Could you repeat, word for word, the part of the passage on cloning below that opens with the words containing "The few cloned" and closes with "the adult body."?

##### Text block #####

Cloning humans is not going to work until a key problem is solved
Since Dollys birth in 1997, scientists have successfully cloned sheep, mice, cattle, goats, and pigs. Only a few per cent of the transplanted embryos survive to term, however, most dying late in pregnancy. Those that survive to be born usually die soon thereafter. Many become oversized, a condition known as large offspring syndrome (LOS).
The few cloned offspring that reach childhood face an uncertain future, as their development into adults tends to go unexpectedly haywire. Thus three heifers cloned by scientists at California State University at Chico were born healthy on March 9, but two of the calves died last week of abrupt immune system failure, and the third is failing.
The importance of genomic imprinting
What is going wrong? It turns out that to make a successful mammal, two kinds of information are required:
1. The genome says what proteins are made. The DNA sequences of the genes within an adult donor cell provides the basic information specifying a new human being — what proteins are to be made, and how they are to be used to construct the adult body.
2. Reprogramming says when proteins are made. As human egg and sperm mature, their DNA is conditioned by the parent female or male, a process called reprogramming. Chemical changes are made to the DNA that alter when particular genes are expressed, without changing the genes DNA sequences.

##### Excerpted records #####

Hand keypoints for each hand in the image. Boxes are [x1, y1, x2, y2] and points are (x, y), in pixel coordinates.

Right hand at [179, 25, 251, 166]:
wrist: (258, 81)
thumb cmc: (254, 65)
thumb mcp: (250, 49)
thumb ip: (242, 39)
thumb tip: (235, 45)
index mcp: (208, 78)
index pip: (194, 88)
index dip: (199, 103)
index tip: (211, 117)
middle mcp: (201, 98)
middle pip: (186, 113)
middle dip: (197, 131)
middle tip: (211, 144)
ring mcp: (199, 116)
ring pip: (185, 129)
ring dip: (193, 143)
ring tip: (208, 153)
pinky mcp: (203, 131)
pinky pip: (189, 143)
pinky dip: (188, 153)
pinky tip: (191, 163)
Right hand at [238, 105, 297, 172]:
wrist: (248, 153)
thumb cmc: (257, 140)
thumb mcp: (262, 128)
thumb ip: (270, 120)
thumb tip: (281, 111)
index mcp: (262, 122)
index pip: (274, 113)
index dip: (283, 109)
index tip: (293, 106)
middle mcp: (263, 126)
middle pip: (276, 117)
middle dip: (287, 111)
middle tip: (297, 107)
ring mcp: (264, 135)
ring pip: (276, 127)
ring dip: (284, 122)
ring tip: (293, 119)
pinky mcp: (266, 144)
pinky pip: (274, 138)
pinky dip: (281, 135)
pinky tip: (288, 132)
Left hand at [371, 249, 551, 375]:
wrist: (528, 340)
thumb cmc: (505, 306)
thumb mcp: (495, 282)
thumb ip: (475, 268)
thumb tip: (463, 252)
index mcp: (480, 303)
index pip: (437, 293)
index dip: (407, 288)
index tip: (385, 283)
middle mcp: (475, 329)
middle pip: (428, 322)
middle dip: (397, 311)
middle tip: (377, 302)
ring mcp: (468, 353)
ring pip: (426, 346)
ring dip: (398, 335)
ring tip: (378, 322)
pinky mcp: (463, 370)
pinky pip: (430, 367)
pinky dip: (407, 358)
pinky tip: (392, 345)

#####

» Exercise result
The few cloned offspring that reach childhood face an uncertain future, as their development into adults tends to go unexpectedly haywire. Thus three heifers cloned by scientists at California State University at Chico were born healthy on March 9, but two of the calves died last week of abrupt immune system failure, and the third is failing.
The importance of genomic imprinting
What is going wrong? It turns out that to make a successful mammal, two kinds of information are required:
1. The genome says what proteins are made. The DNA sequences of the genes within an adult donor cell provides the basic information specifying a new human being — what proteins are to be made, and how they are to be used to construct the adult body.